Om een samenscholing te laten ontaarden in een rel is meestal slechts een vonk in het kruidvat nodig. De leeftijd van de jongens staat daar min of meer garant voor. Rebellie tegen het gezag zit in de genen gebakken en komt vooral tijdens de puberteit tot expressie. Er zijn altijd wel een paar jongens die durven te beginnen met het gooien van een eerste steen naar de ME al was het maar om zich tegenover de meute als helden of leiders te profileren.
Dit onderdeel van het aangeboren patroon is overigens al beschreven voor onze naaste verwanten de chimpansee’s en komt steeds weer terug in de geschiedschrijving van vele duizenden oorlogen. In mijn boek Oermenselijk en in De Meerziekte, worden deze patronen uitvoerig beschreven met verwijzing naar een enorme berg literatuur.
Toch ontbreekt er nog een element in het mengsel van ingrédienten voor een rel zoals in Haren. Dit aspect is de humor of zo u wilt de absurditeit om met z’n allen naar een feestje te gaan terwijl iedereen wist dat er helemaal geen feestje zou zijn. Ook dit is een oud fenomeen, in een nieuw jasje. Ik herinner mij hoe wij 50 jaar geleden de leraren konden pesten. Een paar jongens spraken met elkaar af om tijdens de les op het teken van de eerste, allemaal naar buiten te gaan kijken alsof daar iets gaande was. Door het sneeuwbal effect en de synchronisatie nam de hele klas dit kijken over zodat de leraar beet genomen werd, ging onderzoeken wat er te zien was en uiteindelijk radeloos werd. Ik herinner me ook menige oudejaarsnacht waarbij de hele buurt naar buiten kwam om kerstbomen in brand te steken en alle automobilisten aan te houden voor een gelukkig nieuwjaars wens. Is het vuurwerk met oudjaar trouwens niet een absurd ritueel rondom iets dat eigenlijk alleen maar in onze fantasie bestaat?

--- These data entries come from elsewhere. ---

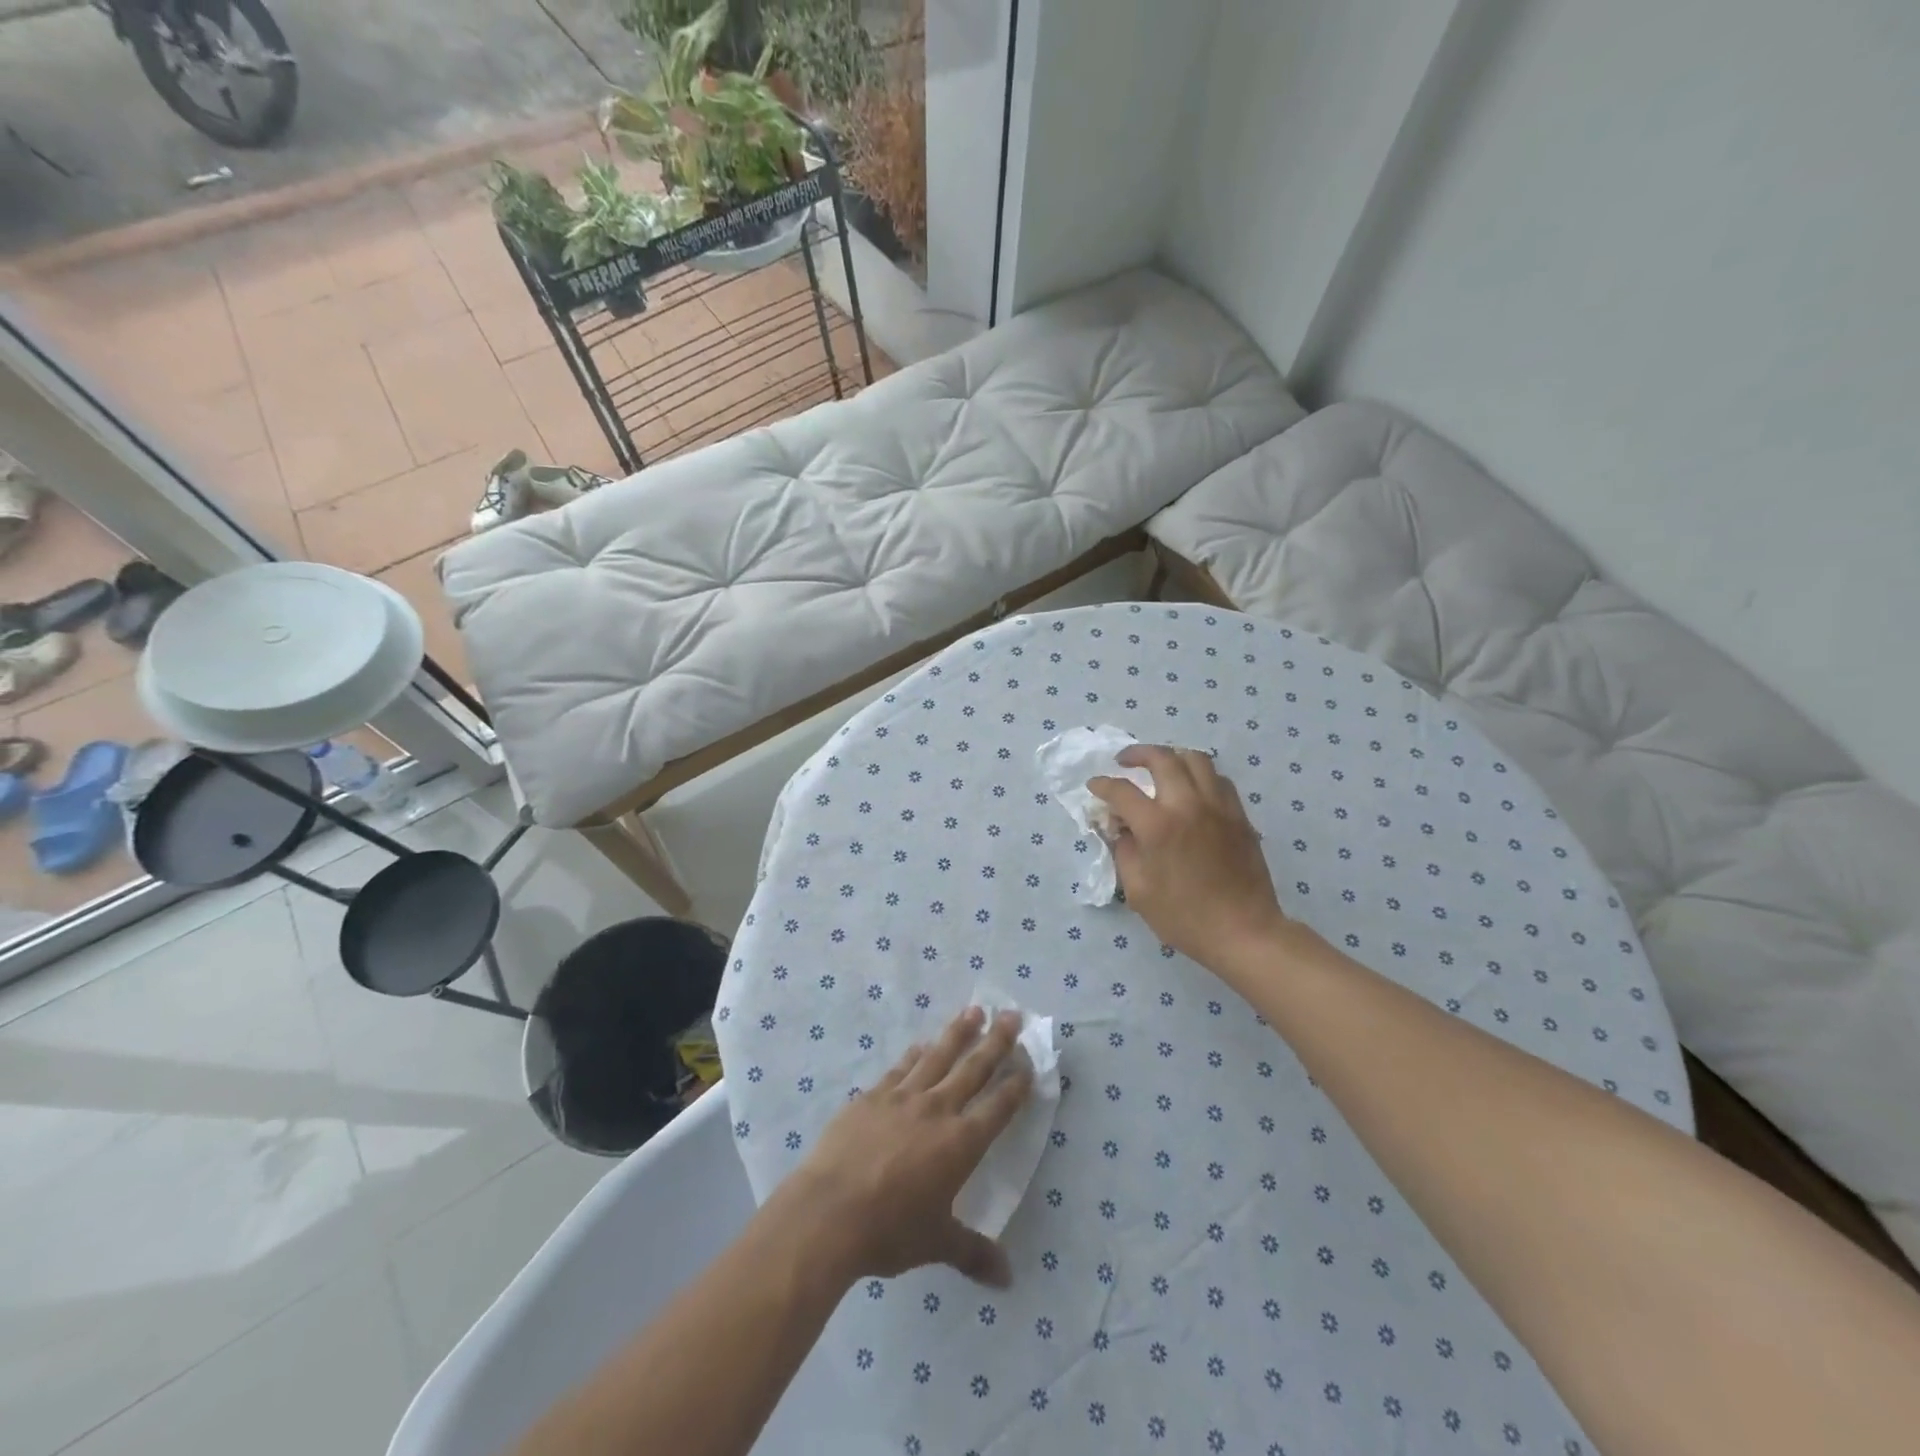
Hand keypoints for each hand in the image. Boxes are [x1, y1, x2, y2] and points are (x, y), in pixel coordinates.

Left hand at [783, 1006, 1032, 1288]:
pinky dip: (916, 1054)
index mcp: (961, 1143)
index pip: (998, 1107)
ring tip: (974, 1011)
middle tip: (1012, 1014)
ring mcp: (903, 1097)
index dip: (1016, 1085)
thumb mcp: (936, 1244)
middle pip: (973, 1068)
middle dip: (996, 1041)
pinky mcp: (872, 1096)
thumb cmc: (889, 1230)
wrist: (829, 1211)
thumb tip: (1008, 1280)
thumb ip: (973, 1253)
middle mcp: (937, 1110)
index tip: (1029, 1061)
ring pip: (939, 1056)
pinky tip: (922, 1044)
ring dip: (959, 1032)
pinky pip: (902, 1067)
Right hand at [1088, 744, 1288, 969]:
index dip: (1102, 785)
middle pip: (1161, 758)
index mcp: (1157, 826)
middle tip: (1124, 762)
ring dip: (1172, 757)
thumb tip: (1119, 826)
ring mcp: (1218, 806)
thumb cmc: (1183, 917)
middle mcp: (1188, 805)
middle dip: (1137, 754)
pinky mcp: (1239, 815)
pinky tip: (1191, 789)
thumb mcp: (1138, 890)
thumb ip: (1123, 850)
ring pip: (1195, 759)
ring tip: (1160, 767)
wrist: (1243, 931)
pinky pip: (1218, 779)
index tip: (1094, 786)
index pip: (1122, 790)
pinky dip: (1199, 775)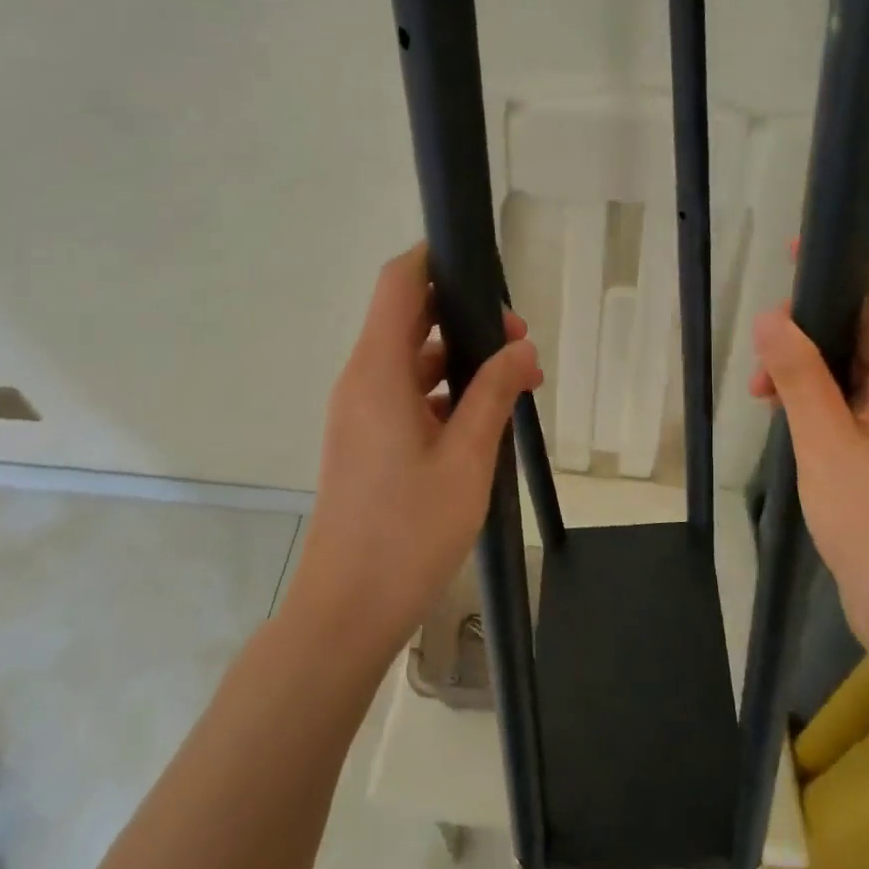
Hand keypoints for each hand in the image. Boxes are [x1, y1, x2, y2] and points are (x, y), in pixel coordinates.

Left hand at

De grap om met z’n allen bij elkaar te komen vanwege een virtuele gebeurtenis is geen aangeboren patroon. Dat is het enige gedeelte van het gehele spektakel in Haren waar de jeugd hun rationele brein dat in de neo-cortex zit bij gebruikten. Het speelde alleen een rol in het prille begin toen dat brein nog niet beneveld was. Een oeps-foutje-effect van een 16 jarig meisje met een absurd aantal reacties werd door de media als een sensationeel grappig nieuwtje gebracht. De media zijn gek op bloepers en oepsen. Ik vrees dat de hooggeleerde heren in de commissie Cohen ook te weinig gevoel voor of verstand van humor zullen hebben om dit deel van de geschiedenis te analyseren.